Dans ma petite ville, les deux grandes voix radicales de Gauche qui hier clamaient amour, fidélité et assistance à Christiane Taubira, sont aujourd’hui coites, désemparées et recluses dans leur petite, mais somme toute confortable, chapelle politique. Depuis que Lacroix – quel nom pour un Président « radical » ! – , leur Saint patron laïque, a prononcé dans sa dernière bulle dominicale la sentence d’excommunication de leur éphémère candidate d’union, les vœux de mariage solennellement échangés sont en effet rompus. Cramé donc le pactole financier, et de parrainages surtout, qui lui était « promis-juré ». La messe est dite : ce n’était pas un échange d’amour ! Mais qui pensait sérieusement, à part quelques petites et maigrichonnes troupes bigotes, que ces défuntes noces étaient faites pour durer ?

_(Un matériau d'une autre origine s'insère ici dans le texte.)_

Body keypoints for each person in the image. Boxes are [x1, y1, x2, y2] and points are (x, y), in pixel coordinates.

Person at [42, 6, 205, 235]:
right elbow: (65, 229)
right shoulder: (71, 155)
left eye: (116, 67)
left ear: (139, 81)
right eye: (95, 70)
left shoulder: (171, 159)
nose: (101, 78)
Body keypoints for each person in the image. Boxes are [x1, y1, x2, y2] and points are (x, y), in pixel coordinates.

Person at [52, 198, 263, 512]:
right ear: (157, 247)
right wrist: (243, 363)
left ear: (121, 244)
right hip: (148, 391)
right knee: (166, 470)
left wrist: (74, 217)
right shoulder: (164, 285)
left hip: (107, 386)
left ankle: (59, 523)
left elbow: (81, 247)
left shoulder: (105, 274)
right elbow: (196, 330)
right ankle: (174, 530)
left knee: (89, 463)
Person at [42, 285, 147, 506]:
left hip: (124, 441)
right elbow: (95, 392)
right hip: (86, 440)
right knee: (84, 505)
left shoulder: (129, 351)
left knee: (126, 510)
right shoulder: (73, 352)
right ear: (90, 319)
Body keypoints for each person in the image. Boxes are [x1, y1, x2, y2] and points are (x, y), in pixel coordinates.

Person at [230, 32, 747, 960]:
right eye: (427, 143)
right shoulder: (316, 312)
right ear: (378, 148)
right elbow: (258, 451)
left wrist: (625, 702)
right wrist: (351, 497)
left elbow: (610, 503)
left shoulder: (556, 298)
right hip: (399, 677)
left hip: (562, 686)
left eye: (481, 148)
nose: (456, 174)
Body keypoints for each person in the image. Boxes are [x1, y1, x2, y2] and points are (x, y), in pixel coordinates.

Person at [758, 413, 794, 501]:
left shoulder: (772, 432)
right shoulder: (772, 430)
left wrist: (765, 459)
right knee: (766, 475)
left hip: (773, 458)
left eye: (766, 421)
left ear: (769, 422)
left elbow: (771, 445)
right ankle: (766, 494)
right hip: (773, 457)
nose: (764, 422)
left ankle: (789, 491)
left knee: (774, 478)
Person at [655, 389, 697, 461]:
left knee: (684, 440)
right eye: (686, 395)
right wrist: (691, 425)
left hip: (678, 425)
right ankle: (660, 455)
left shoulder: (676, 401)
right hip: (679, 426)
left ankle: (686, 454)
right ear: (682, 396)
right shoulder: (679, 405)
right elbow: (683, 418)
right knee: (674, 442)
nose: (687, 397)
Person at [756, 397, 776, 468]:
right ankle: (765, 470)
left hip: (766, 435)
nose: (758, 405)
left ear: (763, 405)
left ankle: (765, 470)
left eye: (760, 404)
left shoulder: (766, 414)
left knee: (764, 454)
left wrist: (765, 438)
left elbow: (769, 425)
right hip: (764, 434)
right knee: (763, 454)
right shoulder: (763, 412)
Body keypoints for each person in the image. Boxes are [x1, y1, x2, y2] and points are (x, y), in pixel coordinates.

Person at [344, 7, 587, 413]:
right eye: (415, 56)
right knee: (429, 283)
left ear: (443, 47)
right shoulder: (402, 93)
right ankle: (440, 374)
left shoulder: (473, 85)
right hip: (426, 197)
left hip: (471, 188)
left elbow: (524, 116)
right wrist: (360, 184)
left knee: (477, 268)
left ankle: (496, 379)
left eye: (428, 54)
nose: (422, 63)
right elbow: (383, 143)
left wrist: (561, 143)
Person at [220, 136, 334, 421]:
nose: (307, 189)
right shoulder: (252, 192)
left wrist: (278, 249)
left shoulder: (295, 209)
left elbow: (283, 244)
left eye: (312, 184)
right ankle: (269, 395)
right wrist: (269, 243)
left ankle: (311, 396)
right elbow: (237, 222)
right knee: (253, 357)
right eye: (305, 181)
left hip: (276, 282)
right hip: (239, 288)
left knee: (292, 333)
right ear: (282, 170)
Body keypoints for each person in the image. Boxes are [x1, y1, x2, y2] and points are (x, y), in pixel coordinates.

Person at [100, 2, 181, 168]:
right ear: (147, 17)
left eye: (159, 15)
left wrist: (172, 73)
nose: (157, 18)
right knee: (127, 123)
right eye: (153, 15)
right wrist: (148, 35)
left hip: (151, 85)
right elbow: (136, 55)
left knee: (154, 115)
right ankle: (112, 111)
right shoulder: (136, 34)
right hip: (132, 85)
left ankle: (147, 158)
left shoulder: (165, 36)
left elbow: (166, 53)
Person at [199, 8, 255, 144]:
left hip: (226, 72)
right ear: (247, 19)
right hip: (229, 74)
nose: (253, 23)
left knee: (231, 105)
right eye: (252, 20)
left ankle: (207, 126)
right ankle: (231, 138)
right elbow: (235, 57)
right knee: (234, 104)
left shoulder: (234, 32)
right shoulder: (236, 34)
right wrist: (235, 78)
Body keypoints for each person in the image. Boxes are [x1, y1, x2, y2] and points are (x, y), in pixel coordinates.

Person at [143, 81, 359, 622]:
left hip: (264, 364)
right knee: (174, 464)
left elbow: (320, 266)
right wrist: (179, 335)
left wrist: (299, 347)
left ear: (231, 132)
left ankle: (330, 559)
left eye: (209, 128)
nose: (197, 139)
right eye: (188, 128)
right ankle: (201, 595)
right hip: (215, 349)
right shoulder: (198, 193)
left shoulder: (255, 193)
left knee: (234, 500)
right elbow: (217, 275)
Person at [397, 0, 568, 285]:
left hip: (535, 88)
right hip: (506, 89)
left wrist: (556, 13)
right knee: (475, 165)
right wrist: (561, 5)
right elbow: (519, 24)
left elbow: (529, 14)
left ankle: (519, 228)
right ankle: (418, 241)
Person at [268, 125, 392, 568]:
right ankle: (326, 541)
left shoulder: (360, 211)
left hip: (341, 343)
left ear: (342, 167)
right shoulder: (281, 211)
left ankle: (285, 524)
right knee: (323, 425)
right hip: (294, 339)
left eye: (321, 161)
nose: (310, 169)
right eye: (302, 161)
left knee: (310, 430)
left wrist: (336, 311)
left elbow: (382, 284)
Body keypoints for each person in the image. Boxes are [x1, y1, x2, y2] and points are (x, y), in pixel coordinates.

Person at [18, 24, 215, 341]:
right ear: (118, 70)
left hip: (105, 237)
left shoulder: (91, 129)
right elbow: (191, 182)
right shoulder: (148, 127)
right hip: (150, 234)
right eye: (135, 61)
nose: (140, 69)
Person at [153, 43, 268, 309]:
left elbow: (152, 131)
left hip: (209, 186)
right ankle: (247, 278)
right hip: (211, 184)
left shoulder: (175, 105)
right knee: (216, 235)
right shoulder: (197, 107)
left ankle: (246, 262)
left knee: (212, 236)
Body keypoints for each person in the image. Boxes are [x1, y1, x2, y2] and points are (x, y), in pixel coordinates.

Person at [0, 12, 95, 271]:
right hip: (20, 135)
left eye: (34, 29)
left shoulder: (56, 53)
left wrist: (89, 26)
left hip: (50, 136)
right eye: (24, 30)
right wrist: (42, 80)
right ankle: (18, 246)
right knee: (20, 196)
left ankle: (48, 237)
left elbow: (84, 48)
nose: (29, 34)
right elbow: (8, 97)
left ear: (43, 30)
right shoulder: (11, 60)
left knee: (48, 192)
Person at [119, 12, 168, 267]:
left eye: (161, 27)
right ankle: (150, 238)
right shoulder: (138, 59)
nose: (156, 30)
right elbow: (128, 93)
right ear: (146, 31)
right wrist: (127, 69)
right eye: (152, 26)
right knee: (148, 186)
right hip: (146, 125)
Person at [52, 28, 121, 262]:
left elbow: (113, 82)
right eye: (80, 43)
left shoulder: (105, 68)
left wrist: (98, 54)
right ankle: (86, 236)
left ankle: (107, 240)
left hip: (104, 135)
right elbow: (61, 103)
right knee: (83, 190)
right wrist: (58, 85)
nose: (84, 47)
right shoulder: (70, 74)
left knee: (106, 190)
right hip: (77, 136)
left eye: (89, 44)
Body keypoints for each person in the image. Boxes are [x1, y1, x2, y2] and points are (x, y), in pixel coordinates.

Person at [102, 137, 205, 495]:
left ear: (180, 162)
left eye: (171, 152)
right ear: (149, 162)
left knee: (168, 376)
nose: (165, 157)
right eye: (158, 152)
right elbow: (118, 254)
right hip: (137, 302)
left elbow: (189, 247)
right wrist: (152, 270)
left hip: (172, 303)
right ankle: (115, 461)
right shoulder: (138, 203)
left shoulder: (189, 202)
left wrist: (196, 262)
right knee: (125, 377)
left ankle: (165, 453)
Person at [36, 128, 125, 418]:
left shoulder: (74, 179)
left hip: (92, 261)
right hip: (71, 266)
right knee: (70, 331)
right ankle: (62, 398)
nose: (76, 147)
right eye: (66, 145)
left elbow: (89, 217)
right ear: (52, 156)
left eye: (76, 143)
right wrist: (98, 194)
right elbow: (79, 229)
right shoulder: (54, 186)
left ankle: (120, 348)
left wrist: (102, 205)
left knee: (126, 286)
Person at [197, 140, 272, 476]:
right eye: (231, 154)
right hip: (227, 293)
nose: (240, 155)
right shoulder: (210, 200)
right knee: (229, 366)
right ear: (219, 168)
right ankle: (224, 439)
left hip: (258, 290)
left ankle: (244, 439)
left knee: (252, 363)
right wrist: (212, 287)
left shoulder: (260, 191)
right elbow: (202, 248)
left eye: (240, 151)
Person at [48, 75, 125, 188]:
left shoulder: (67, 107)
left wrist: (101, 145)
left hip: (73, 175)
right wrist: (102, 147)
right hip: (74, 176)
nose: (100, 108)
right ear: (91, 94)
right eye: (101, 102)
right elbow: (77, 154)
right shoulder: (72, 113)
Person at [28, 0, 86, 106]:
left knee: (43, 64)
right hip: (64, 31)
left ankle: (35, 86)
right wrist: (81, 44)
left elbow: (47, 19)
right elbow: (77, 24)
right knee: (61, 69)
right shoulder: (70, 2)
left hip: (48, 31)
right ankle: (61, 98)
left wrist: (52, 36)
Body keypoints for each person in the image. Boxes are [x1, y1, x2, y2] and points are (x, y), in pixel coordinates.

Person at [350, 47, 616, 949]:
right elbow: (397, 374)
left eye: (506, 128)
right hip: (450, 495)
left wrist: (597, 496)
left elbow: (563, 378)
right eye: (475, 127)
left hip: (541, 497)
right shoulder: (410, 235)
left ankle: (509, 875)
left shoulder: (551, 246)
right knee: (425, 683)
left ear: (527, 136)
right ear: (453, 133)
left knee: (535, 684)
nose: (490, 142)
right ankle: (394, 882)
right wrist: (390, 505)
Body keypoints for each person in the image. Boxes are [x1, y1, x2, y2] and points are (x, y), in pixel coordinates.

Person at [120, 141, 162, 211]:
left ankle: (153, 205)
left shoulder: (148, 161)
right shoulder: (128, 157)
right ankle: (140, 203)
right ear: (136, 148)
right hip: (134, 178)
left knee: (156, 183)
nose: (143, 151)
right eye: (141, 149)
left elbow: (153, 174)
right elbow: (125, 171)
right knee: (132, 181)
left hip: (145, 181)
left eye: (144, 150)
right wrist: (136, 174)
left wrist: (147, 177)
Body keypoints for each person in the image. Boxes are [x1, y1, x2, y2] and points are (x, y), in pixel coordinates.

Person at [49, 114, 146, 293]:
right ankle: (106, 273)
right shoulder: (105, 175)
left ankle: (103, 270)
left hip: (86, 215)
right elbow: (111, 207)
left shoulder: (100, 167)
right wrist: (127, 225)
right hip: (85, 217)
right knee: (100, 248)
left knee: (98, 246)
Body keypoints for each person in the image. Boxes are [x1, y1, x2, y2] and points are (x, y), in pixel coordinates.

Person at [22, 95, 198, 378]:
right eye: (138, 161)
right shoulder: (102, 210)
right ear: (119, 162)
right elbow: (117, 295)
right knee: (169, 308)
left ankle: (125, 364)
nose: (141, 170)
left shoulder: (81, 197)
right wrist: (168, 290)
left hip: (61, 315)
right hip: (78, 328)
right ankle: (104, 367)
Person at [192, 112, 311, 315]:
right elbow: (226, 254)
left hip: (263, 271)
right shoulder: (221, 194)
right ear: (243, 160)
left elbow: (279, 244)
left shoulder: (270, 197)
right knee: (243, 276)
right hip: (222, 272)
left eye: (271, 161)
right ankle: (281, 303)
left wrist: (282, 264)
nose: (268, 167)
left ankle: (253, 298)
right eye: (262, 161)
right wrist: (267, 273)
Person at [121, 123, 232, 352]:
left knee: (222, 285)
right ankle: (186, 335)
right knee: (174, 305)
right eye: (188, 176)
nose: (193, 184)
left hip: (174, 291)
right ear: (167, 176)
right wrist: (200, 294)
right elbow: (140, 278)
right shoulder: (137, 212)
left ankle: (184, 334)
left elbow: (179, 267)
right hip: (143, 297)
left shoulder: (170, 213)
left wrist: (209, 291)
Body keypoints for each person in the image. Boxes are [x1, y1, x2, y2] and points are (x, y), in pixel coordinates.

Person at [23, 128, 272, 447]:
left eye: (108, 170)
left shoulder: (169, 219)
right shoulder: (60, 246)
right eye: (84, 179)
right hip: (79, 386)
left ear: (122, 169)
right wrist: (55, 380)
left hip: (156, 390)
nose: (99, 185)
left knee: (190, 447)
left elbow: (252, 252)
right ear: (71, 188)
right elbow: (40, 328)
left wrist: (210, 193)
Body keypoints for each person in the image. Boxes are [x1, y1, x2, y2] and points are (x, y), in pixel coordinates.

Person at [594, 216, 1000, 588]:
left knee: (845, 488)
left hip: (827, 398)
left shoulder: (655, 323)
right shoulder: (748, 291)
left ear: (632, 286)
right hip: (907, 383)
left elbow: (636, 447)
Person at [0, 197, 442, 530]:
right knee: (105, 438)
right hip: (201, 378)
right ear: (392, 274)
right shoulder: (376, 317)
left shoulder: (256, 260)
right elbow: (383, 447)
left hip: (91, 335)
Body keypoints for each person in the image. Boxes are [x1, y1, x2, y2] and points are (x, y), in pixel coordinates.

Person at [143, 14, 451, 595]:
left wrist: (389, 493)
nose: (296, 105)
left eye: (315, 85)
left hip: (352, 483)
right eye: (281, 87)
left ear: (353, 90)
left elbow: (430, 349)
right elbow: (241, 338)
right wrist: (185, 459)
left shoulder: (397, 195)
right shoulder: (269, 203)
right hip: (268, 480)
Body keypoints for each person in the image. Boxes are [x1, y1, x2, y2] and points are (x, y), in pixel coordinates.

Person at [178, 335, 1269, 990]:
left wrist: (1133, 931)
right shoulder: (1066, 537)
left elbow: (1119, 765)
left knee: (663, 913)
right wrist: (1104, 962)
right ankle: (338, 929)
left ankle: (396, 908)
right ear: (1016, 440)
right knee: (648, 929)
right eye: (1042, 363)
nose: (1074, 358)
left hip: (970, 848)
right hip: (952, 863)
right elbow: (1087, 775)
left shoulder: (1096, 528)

Ce matin, dans le seul journal local de ma petite ville qui jadis fut cependant capitale, le PRG de l’Aude au complet – une vingtaine de militants tout au plus : un « grand rassemblement » selon les normes statistiques de ce micro parti – faisait la « Une » et la photo pour appeler les « sympathisants de gauche » à participer à la primaire populaire et voter pour leur candidate à la Présidentielle, leur nouvelle égérie et pompeuse poétesse, madame Christiane Taubira. Une primaire dont les organisateurs se sont arrogés le droit de départager les candidats de gauche à la façon d’une directrice d’école maternelle, en distribuant à des candidats qui ne le sont pas, notamment et surtout Jean-Luc Mélenchon, Yannick Jadot et Anne Hidalgo, des appréciations infantilisantes : «très bien», «bien», «passable» – traduire pour cette dernière par « médiocre » et « nul ». Une fausse primaire « spontanée et citoyenne » donc, outrancièrement ridicule, et dont le seul objectif est en réalité de propulser la candidature-torpille de C. Taubira pour faire exploser ce qui reste encore des partis de gauche. J’observe aussi que, dans ma Région Occitanie où le PRG et ses leaders, peu nombreux, certes, mais qui occupent des positions de pouvoir importantes offertes à eux par un PS maître de la Région et de nombreux Départements, ce dernier assiste, muet, comme une taupe, à cette offensive « liquidatrice » de Taubira et du PRG réunis. À croire que dans l’inconscient collectif de ce dernier, la fin d’un cycle politique de 50 ans qui l’avait amené aux plus hautes responsabilités de l’État, était déjà acté. Quand on en fera l’histoire, on ne manquera pas de relever, anecdotiquement cependant – faut pas pousser ! –, que le PRG n’aura finalement jamais cessé de jouer le double jeu du soutien et de la « trahison ». En attendant, pour reprendre les mots d’un ami, on aura tout vu ! Avec du « mélo » à la façon tortueuse d’Arnaud, jusqu’au comique dodu de François, en passant par le cynisme rageur de Jean Luc, la « fausse naïveté » de Jadot, la démesure tragique d’Anne et la grandiloquente morgue d’une Taubira. Mais quel spectacle, tout de même !
* Les deux primaires organisées par les socialistes avaient rassemblé 2 millions de votants en 2011 et 1,6 en 2017.
* * Un PRG qui n’aura finalement cessé de jouer le double jeu du soutien et de la « trahison » avec le PS.